- [TASK TO COMPLETE] A verbatim copy of all the data is required, minus any images.

Saved entries
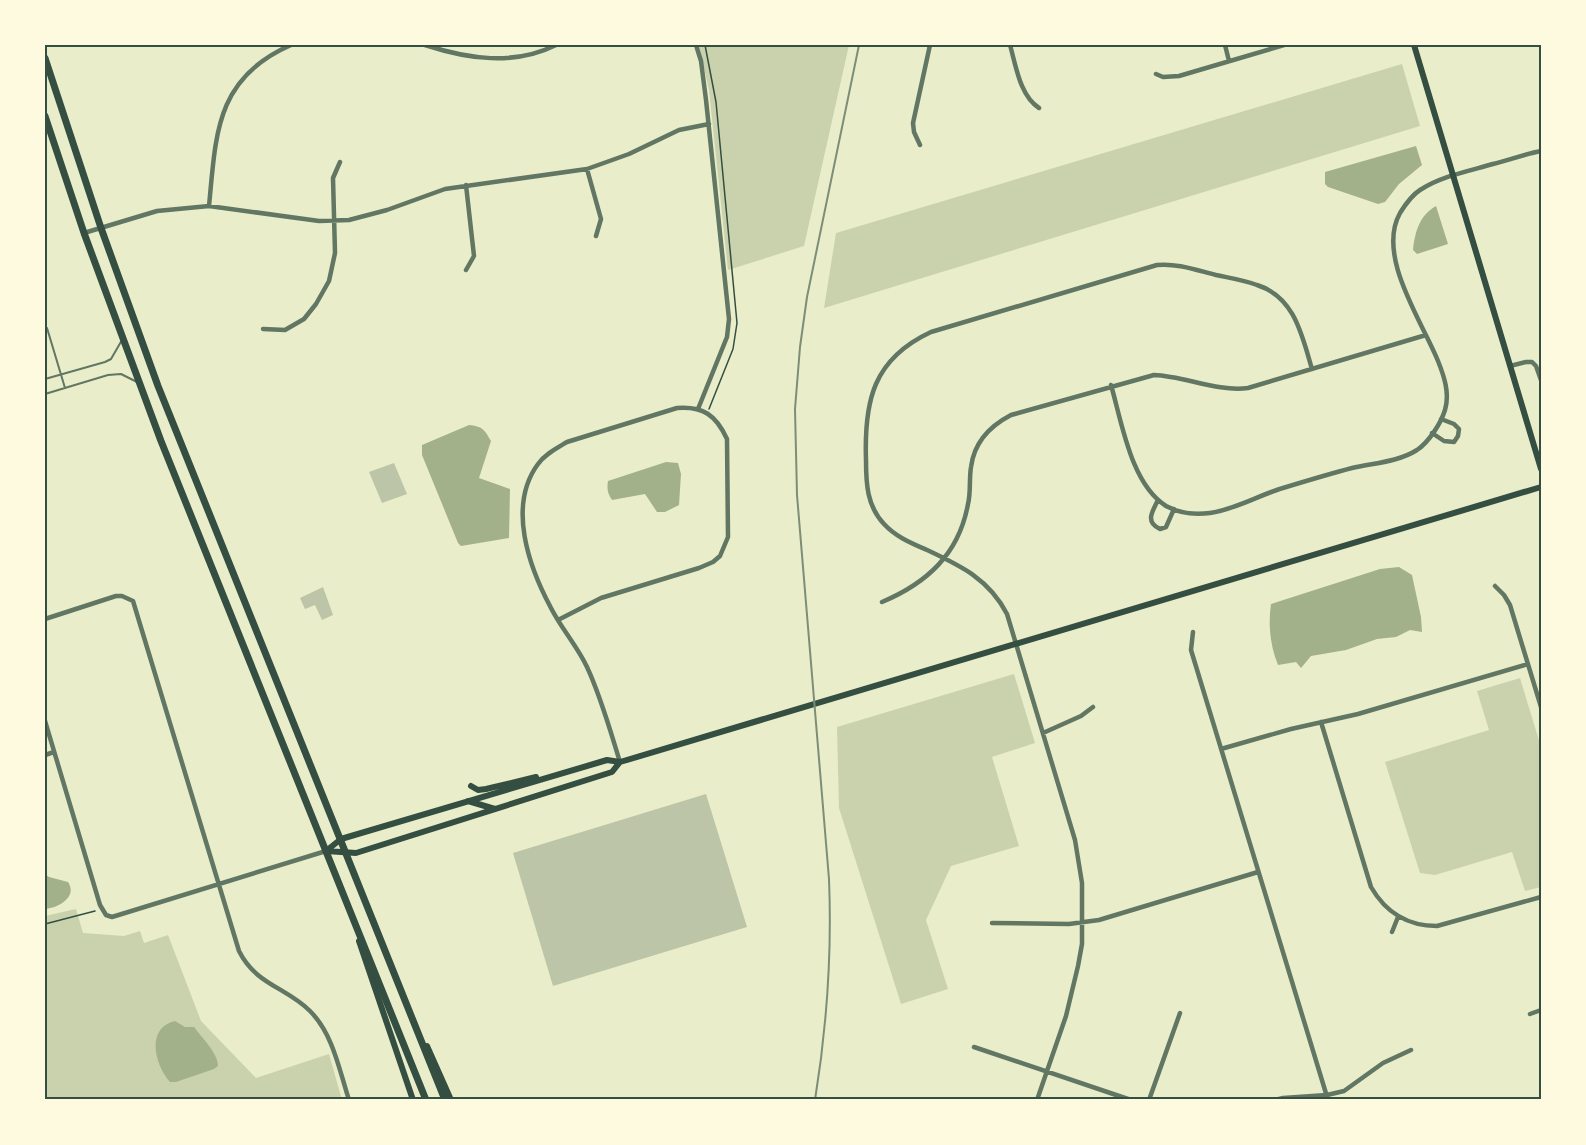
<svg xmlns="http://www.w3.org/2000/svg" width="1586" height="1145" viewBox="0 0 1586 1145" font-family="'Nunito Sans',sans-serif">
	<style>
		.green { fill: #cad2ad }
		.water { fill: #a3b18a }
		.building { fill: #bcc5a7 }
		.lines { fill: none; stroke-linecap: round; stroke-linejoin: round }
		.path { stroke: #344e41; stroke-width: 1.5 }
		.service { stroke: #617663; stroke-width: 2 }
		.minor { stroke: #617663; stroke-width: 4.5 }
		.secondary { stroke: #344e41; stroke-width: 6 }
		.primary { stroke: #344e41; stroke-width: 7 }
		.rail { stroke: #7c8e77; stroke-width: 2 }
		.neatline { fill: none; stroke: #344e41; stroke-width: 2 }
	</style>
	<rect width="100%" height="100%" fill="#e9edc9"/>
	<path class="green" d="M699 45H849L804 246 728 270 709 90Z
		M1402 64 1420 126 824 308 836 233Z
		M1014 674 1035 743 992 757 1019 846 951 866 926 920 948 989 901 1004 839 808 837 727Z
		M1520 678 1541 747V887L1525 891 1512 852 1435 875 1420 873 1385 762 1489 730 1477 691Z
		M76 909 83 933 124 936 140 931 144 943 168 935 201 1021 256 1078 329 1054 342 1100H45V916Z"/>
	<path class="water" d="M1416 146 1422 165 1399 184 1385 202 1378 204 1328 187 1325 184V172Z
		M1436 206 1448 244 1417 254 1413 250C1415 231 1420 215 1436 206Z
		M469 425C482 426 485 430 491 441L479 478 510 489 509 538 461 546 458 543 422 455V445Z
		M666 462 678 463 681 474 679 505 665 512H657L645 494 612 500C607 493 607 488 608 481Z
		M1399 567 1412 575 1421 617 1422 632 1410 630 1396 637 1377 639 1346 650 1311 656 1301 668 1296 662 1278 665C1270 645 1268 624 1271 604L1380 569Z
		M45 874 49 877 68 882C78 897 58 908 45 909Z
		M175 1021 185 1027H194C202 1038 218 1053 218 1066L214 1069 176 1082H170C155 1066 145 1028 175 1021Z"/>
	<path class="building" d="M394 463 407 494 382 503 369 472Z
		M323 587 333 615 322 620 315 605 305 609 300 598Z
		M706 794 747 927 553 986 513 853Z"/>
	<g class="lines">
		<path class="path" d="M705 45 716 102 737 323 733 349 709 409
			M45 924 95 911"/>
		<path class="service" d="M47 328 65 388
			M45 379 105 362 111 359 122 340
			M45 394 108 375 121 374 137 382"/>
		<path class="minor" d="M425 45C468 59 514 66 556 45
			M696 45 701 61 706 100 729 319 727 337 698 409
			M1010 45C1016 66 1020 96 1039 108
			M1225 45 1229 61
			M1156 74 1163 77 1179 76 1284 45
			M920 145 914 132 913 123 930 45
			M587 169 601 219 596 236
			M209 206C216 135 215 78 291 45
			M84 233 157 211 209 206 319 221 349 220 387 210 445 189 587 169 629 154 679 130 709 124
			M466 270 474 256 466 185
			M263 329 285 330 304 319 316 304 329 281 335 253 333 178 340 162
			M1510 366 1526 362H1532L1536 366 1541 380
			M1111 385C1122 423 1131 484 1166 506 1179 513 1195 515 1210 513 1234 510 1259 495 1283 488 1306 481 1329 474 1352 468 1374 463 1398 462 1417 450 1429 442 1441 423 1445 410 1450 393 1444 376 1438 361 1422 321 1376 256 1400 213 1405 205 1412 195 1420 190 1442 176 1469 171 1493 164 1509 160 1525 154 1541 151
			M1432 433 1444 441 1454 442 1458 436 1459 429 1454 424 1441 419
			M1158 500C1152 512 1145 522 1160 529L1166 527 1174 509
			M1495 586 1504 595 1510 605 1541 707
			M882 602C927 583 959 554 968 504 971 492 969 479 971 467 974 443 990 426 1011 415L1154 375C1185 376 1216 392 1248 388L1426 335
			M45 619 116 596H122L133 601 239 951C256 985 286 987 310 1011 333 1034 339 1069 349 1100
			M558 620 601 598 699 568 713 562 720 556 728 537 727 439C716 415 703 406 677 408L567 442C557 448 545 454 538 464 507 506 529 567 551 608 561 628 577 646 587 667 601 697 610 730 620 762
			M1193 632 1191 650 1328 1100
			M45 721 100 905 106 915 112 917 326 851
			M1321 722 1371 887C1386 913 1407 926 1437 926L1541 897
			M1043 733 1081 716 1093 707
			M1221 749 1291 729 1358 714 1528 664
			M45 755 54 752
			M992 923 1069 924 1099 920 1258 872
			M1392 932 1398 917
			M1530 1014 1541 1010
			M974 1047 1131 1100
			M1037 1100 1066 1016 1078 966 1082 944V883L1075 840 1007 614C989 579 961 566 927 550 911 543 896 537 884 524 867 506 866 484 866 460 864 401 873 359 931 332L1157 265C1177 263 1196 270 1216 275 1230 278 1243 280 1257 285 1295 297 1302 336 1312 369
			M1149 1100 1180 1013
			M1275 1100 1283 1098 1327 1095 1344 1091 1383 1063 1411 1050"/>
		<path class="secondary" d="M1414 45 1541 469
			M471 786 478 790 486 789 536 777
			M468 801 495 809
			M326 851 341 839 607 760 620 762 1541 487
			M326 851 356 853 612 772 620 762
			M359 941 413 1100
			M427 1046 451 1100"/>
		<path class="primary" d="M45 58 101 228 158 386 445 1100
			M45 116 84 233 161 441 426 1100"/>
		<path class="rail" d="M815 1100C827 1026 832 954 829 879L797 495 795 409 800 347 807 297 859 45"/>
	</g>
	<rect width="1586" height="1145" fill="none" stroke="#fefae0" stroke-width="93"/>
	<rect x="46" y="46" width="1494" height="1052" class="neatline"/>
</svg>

- [ANSWER TO THIS PROBLEM]
<svg xmlns="http://www.w3.org/2000/svg" width="1586" height="1145" viewBox="0 0 1586 1145" font-family="'Nunito Sans',sans-serif">
	<style>
		.green { fill: #cad2ad }
		.water { fill: #a3b18a }
		.building { fill: #bcc5a7 }
		.lines { fill: none; stroke-linecap: round; stroke-linejoin: round }
		.path { stroke: #344e41; stroke-width: 1.5 }
		.service { stroke: #617663; stroke-width: 2 }
		.minor { stroke: #617663; stroke-width: 4.5 }
		.secondary { stroke: #344e41; stroke-width: 6 }
		.primary { stroke: #344e41; stroke-width: 7 }
		.rail { stroke: #7c8e77; stroke-width: 2 }
		.neatline { fill: none; stroke: #344e41; stroke-width: 2 }
	</style>
	<rect width="100%" height="100%" fill="#e9edc9"/>
	<path class="green" d="M699 45H849L804 246 728 270 709 90Z
		M1402 64 1420 126 824 308 836 233Z
		M1014 674 1035 743 992 757 1019 846 951 866 926 920 948 989 901 1004 839 808 837 727Z
		M1520 678 1541 747V887L1525 891 1512 852 1435 875 1420 873 1385 762 1489 730 1477 691Z
		M76 909 83 933 124 936 140 931 144 943 168 935 201 1021 256 1078 329 1054 342 1100H45V916Z"/>
	<path class="water" d="M1416 146 1422 165 1399 184 1385 202 1378 204 1328 187 1325 184V172Z
		M1436 206 1448 244 1417 254 1413 250C1415 231 1420 215 1436 206Z
		M469 425C482 426 485 430 491 441L479 478 510 489 509 538 461 546 458 543 422 455V445Z
		M666 462 678 463 681 474 679 505 665 512H657L645 494 612 500C607 493 607 488 608 481Z
		M1399 567 1412 575 1421 617 1422 632 1410 630 1396 637 1377 639 1346 650 1311 656 1301 668 1296 662 1278 665C1270 645 1268 624 1271 604L1380 569Z
		M45 874 49 877 68 882C78 897 58 908 45 909Z
		M175 1021 185 1027H194C202 1038 218 1053 218 1066L214 1069 176 1082H170C155 1066 145 1028 175 1021Z"/>
	<path class="building" d="M394 463 407 494 382 503 369 472Z
		M323 587 333 615 322 620 315 605 305 609 300 598Z
		M706 794 747 927 553 986 513 853Z"/>
	<g class="lines">
		<path class="path" d="M705 45 716 102 737 323 733 349 709 409
			M45 924 95 911"/>
		<path class="service" d="M47 328 65 388
			M45 379 105 362 111 359 122 340
			M45 394 108 375 121 374 137 382"/>
		<path class="minor" d="M425 45C468 59 514 66 556 45
			M696 45 701 61 706 100 729 319 727 337 698 409
			M1010 45C1016 66 1020 96 1039 108
			M1225 45 1229 61
			M1156 74 1163 77 1179 76 1284 45
			M920 145 914 132 913 123 930 45
			M587 169 601 219 596 236
			M209 206C216 135 215 78 291 45
			M84 233 157 211 209 206 319 221 349 220 387 210 445 189 587 169 629 154 679 130 709 124
			M466 270 474 256 466 185
			M263 329 285 330 304 319 316 304 329 281 335 253 333 178 340 162
			M1510 366 1526 362H1532L1536 366 1541 380
			M1111 385C1122 423 1131 484 1166 506 1179 513 1195 515 1210 513 1234 510 1259 495 1283 488 1306 481 1329 474 1352 468 1374 463 1398 462 1417 450 1429 442 1441 423 1445 410 1450 393 1444 376 1438 361 1422 321 1376 256 1400 213 1405 205 1412 195 1420 190 1442 176 1469 171 1493 164 1509 160 1525 154 1541 151
			M1432 433 1444 441 1454 442 1458 436 1459 429 1454 424 1441 419
			M1158 500C1152 512 1145 522 1160 529L1166 527 1174 509
			M1495 586 1504 595 1510 605 1541 707
			M882 602C927 583 959 554 968 504 971 492 969 479 971 467 974 443 990 426 1011 415L1154 375C1185 376 1216 392 1248 388L1426 335
			M45 619 116 596H122L133 601 239 951C256 985 286 987 310 1011 333 1034 339 1069 349 1100
			M558 620 601 598 699 568 713 562 720 556 728 537 727 439C716 415 703 406 677 408L567 442C557 448 545 454 538 464 507 506 529 567 551 608 561 628 577 646 587 667 601 697 610 730 620 762
			M1193 632 1191 650 1328 1100
			M45 721 100 905 106 915 112 917 326 851
			M1321 722 1371 887C1386 913 1407 926 1437 926L1541 897
			M1043 733 1081 716 1093 707
			M1221 749 1291 729 1358 714 1528 664
			M45 755 54 752
			M992 923 1069 924 1099 920 1258 872
			M1392 932 1398 917
			M1530 1014 1541 1010
			M974 1047 1131 1100
			M1037 1100 1066 1016 1078 966 1082 944V883L1075 840 1007 614C989 579 961 566 927 550 911 543 896 537 884 524 867 506 866 484 866 460 864 401 873 359 931 332L1157 265C1177 263 1196 270 1216 275 1230 278 1243 280 1257 285 1295 297 1302 336 1312 369
			M1149 1100 1180 1013
			M1275 1100 1283 1098 1327 1095 1344 1091 1383 1063 1411 1050"/>
		<path class="secondary" d="M1414 45 1541 469
			M471 786 478 790 486 789 536 777
			M468 801 495 809
			M326 851 341 839 607 760 620 762 1541 487
			M326 851 356 853 612 772 620 762
			M359 941 413 1100
			M427 1046 451 1100"/>
		<path class="primary" d="M45 58 101 228 158 386 445 1100
			M45 116 84 233 161 441 426 1100"/>
		<path class="rail" d="M815 1100C827 1026 832 954 829 879L797 495 795 409 800 347 807 297 859 45"/>
	</g>
	<rect width="1586" height="1145" fill="none" stroke="#fefae0" stroke-width="93"/>
	<rect x="46" y="46" width="1494" height="1052" class="neatline"/>
</svg>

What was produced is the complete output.